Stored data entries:
★ ★ ★

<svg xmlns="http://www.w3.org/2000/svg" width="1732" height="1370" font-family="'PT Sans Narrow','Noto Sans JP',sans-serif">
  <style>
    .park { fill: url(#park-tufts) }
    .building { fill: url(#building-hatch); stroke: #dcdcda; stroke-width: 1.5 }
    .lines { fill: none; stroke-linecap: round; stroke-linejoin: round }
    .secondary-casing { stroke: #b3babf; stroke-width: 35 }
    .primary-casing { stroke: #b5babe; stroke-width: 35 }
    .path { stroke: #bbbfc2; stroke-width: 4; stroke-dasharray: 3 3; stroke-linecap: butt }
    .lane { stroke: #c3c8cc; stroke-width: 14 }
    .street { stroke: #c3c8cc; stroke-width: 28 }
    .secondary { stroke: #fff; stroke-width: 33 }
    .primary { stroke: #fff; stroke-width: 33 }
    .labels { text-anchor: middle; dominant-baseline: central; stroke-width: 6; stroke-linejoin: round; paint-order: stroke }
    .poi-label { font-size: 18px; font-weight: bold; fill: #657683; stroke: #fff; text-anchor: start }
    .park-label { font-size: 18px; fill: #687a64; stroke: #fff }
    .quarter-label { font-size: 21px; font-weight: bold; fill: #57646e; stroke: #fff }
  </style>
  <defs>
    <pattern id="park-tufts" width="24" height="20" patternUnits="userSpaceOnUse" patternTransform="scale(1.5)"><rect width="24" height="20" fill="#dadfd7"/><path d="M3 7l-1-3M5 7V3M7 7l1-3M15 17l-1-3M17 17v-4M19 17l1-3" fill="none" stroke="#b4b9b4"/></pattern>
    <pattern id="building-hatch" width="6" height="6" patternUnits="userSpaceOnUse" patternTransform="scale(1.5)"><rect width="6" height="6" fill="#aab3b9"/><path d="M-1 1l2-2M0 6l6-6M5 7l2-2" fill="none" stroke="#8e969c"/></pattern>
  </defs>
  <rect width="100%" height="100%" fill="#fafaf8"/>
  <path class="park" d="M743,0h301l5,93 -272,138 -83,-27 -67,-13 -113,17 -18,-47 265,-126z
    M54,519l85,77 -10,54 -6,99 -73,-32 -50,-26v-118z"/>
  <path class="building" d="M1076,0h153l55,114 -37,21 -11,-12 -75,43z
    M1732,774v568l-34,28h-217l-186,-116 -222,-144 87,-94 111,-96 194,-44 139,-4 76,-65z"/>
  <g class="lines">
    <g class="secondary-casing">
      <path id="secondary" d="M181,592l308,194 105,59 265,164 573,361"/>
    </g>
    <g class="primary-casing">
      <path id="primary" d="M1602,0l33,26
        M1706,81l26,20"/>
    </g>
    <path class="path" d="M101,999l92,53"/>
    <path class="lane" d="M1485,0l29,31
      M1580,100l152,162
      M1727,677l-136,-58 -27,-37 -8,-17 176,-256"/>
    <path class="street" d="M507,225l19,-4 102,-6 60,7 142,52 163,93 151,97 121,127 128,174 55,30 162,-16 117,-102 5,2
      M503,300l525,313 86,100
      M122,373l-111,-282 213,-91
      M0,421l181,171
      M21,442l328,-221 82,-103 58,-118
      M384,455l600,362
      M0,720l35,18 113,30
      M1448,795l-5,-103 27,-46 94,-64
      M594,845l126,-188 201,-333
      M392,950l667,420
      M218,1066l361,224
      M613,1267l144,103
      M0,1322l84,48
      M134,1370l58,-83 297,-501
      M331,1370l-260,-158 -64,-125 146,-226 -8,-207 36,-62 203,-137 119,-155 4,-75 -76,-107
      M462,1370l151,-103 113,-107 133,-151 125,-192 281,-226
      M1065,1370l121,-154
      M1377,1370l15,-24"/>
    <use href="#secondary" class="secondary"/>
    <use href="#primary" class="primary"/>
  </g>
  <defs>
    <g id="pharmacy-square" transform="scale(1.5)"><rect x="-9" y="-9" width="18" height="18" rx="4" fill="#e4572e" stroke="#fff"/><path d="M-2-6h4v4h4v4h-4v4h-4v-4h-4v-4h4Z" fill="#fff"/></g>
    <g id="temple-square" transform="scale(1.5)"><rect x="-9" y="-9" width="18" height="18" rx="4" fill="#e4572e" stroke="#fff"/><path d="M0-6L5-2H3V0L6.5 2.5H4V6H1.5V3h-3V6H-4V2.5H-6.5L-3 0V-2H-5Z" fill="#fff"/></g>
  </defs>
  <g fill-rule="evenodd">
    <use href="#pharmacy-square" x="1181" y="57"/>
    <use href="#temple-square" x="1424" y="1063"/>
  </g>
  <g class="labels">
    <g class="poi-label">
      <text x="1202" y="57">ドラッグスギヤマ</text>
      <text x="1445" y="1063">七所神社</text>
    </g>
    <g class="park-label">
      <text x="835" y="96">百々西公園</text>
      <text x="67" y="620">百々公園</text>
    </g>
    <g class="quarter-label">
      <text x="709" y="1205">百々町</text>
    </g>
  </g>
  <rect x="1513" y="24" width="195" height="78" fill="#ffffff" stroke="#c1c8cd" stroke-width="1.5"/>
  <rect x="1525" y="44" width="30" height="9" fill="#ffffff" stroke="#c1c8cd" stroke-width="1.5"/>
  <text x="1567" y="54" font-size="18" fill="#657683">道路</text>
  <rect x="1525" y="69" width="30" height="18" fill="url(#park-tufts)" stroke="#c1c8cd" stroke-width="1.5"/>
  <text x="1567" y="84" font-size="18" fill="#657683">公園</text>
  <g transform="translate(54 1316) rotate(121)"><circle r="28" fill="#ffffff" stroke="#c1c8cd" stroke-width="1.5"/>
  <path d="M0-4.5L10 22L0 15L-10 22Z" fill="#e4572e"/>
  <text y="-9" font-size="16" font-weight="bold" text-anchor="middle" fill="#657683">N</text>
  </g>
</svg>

★ ★ ★

● **WHAT YOU HAVE TO DO**: Could you print all of the data above once more, unaltered?

● **REPLY TO THE EXERCISE**:
<svg xmlns="http://www.w3.org/2000/svg" width="1732" height="1370" font-family="'PT Sans Narrow','Noto Sans JP',sans-serif">
  <style>
    .park { fill: url(#park-tufts) }
    .building { fill: url(#building-hatch); stroke: #dcdcda; stroke-width: 1.5 }
    .lines { fill: none; stroke-linecap: round; stroke-linejoin: round }
    .secondary-casing { stroke: #b3babf; stroke-width: 35 }
    .primary-casing { stroke: #b5babe; stroke-width: 35 }
    .path { stroke: #bbbfc2; stroke-width: 4; stroke-dasharray: 3 3; stroke-linecap: butt }
    .lane { stroke: #c3c8cc; stroke-width: 14 }
    .street { stroke: #c3c8cc; stroke-width: 28 }
    .secondary { stroke: #fff; stroke-width: 33 }
    .primary { stroke: #fff; stroke-width: 33 }
    .labels { text-anchor: middle; dominant-baseline: central; stroke-width: 6; stroke-linejoin: round; paint-order: stroke }
    .poi-label { font-size: 18px; font-weight: bold; fill: #657683; stroke: #fff; text-anchor: start }
    .park-label { font-size: 18px; fill: #687a64; stroke: #fff }
    .quarter-label { font-size: 21px; font-weight: bold; fill: #57646e; stroke: #fff }
  </style>
  <defs>
    <pattern id="park-tufts" width="24" height="20" patternUnits="userSpaceOnUse" patternTransform="scale(1.5)"><rect width="24" height="20" fill="#dadfd7"/><path d="M3 7l-1-3M5 7V3M7 7l1-3M15 17l-1-3M17 17v-4M19 17l1-3" fill="none" stroke="#b4b9b4"/></pattern>
    <pattern id="building-hatch" width="6" height="6" patternUnits="userSpaceOnUse" patternTransform="scale(1.5)"><rect width="6" height="6" fill="#aab3b9"/><path d="M-1 1l2-2M0 6l6-6M5 7l2-2" fill="none" stroke="#8e969c"/></pattern>
  </defs>
  <rect width="100%" height="100%" fill="#fafaf8"/>
  <path class="park" d="M743,0h301l5,93 -272,138 -83,-27 -67,-13 -113,17 -18,-47 265,-126z
    M54,519l85,77 -10,54 -6,99 -73,-32 -50,-26v-118z"/>
  <path class="building" d="M1076,0h153l55,114 -37,21 -11,-12 -75,43z
    M1732,774v568l-34,28h-217l-186,-116 -222,-144 87,-94 111,-96 194,-44 139,-4 76,-65z"/>
  <g class="lines">
    <g class="secondary-casing">
      <path id="secondary" d="M181,592l308,194 105,59 265,164 573,361"/>
    </g>
    <g class="primary-casing">
      <path id="primary" d="M1602,0l33,26
        M1706,81l26,20"/>
    </g>
    <path class="path" d="M101,999l92,53"/>
    <path class="lane" d="M1485,0l29,31
      M1580,100l152,162
      M1727,677l-136,-58 -27,-37 -8,-17 176,-256"/>
    <path class="street" d="M507,225l19,-4 102,-6 60,7 142,52 163,93 151,97 121,127 128,174 55,30 162,-16 117,-102 5,2
      M503,300l525,313 86,100
      M122,373l-111,-282 213,-91
      M0,421l181,171
      M21,442l328,-221 82,-103 58,-118
      M384,455l600,362
      M0,720l35,18 113,30
      M1448,795l-5,-103 27,-46 94,-64
      M594,845l126,-188 201,-333
      M392,950l667,420
      M218,1066l361,224
      M613,1267l144,103
      M0,1322l84,48
      M134,1370l58,-83 297,-501
      M331,1370l-260,-158 -64,-125 146,-226 -8,-207 36,-62 203,-137 119,-155 4,-75 -76,-107
      M462,1370l151,-103 113,-107 133,-151 125,-192 281,-226
      M1065,1370l121,-154
      M1377,1370l15,-24"/>
    <use href="#secondary" class="secondary"/>
    <use href="#primary" class="primary"/>
  </g>
  <defs>
    <g id="pharmacy-square" transform="scale(1.5)"><rect x="-9" y="-9" width="18" height="18" rx="4" fill="#e4572e" stroke="#fff"/><path d="M-2-6h4v4h4v4h-4v4h-4v-4h-4v-4h4Z" fill="#fff"/></g>
    <g id="temple-square" transform="scale(1.5)"><rect x="-9" y="-9" width="18" height="18" rx="4" fill="#e4572e" stroke="#fff"/><path d="M0-6L5-2H3V0L6.5 2.5H4V6H1.5V3h-3V6H-4V2.5H-6.5L-3 0V-2H-5Z" fill="#fff"/></g>
  </defs>
  <g fill-rule="evenodd">
    <use href="#pharmacy-square" x="1181" y="57"/>
    <use href="#temple-square" x="1424" y="1063"/>
  </g>
  <g class="labels">
    <g class="poi-label">
      <text x="1202" y="57">ドラッグスギヤマ</text>
      <text x="1445" y="1063">七所神社</text>
    </g>
    <g class="park-label">
      <text x="835" y="96">百々西公園</text>
      <text x="67" y="620">百々公園</text>
    </g>
    <g class="quarter-label">
      <text x="709" y="1205">百々町</text>
    </g>
  </g>
  <rect x="1513" y="24" width="195" height="78" fill="#ffffff" stroke="#c1c8cd" stroke-width="1.5"/>
  <rect x="1525" y="44" width="30" height="9" fill="#ffffff" stroke="#c1c8cd" stroke-width="1.5"/>
  <text x="1567" y="54" font-size="18" fill="#657683">道路</text>
  <rect x="1525" y="69" width="30" height="18" fill="url(#park-tufts)" stroke="#c1c8cd" stroke-width="1.5"/>
  <text x="1567" y="84" font-size="18" fill="#657683">公園</text>
  <g transform="translate(54 1316) rotate(121)"><circle r="28" fill="#ffffff" stroke="#c1c8cd" stroke-width="1.5"/>
  <path d="M0-4.5L10 22L0 15L-10 22Z" fill="#e4572e"/>
  <text y="-9" font-size="16" font-weight="bold" text-anchor="middle" fill="#657683">N</text>
  </g>
</svg>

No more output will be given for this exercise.